Pages cluster by day. Patterns.

Pages cluster by day

Most production stacks page hardest Tuesday through Thursday during business hours, with secondary peaks on deploy days. Weekends and holidays have fewer pages but higher-severity ones because no humans are around to catch problems early. Plotting pages by day-of-week and hour-of-day reveals the real on-call shape.

Rotations should match the pattern

If 80% of pages happen Tuesday-Thursday 9am-6pm, a 24/7 follow-the-sun rotation is wasteful. Split rotation works: business-hours primary in the right time zone, off-hours fallback rotation. Off-hours rotation deserves compensation because off-hours pages are 5-10x more painful per page.

Deploy days create their own load

Friday deploys page on Saturday. Don’t ban Friday deploys; instead, page the deployer first and the on-call second.
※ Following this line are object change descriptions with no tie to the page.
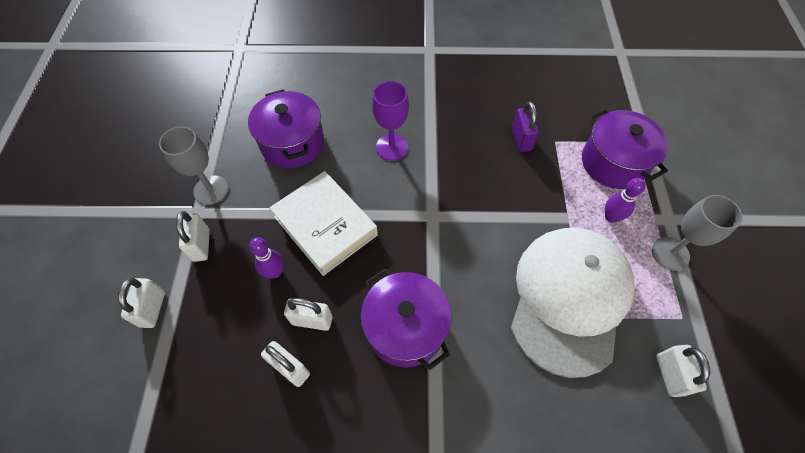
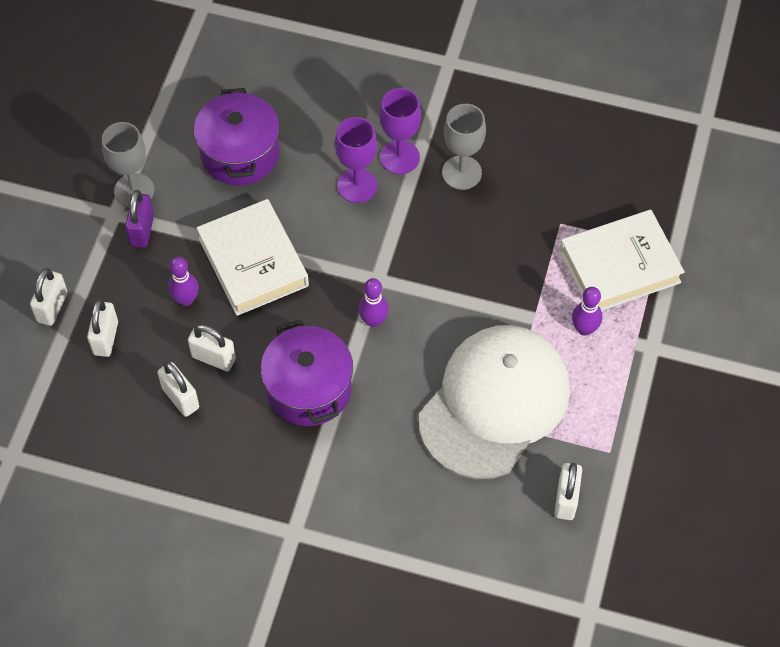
camera: 15 degrees right, 0 degrees up
white padlock [176,211,210,262] -> white padlock moved to [87,299,118,357]
purple padlock [512,101,539,152] -> purple padlock moved to [125,190,154,248]
purple pot [582,109,669,189] -> white book [560,210,685,311]
grey goblet [652,195,743,271] -> grey goblet moved to [442,104,486,190]
none -> purple bowling pin [358,278,389,327]
none -> purple goblet [379,88,421,174]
Tag deploys in the alerting tool so deploy-followed-by-alert routes back to the deployer; deploy-induced page rate above 20% means CI is missing regressions.

Seasonal load

Seasonal load is predictable. E-commerce: Black Friday week; tax software: April; banking: end of month and end of year. The discipline is to surge rotations during predicted peaks and mute non-critical alerts so tuning is for high-severity catches only.

How to use the data

The data drives the action. Pull 6 months of paging data, plot by day-of-week, hour-of-day, and day-of-month; reshape rotations to match the actual shape (bigger primary Tuesday-Thursday, smaller fallback on weekends); re-evaluate every 6 months because the pattern shifts with the product.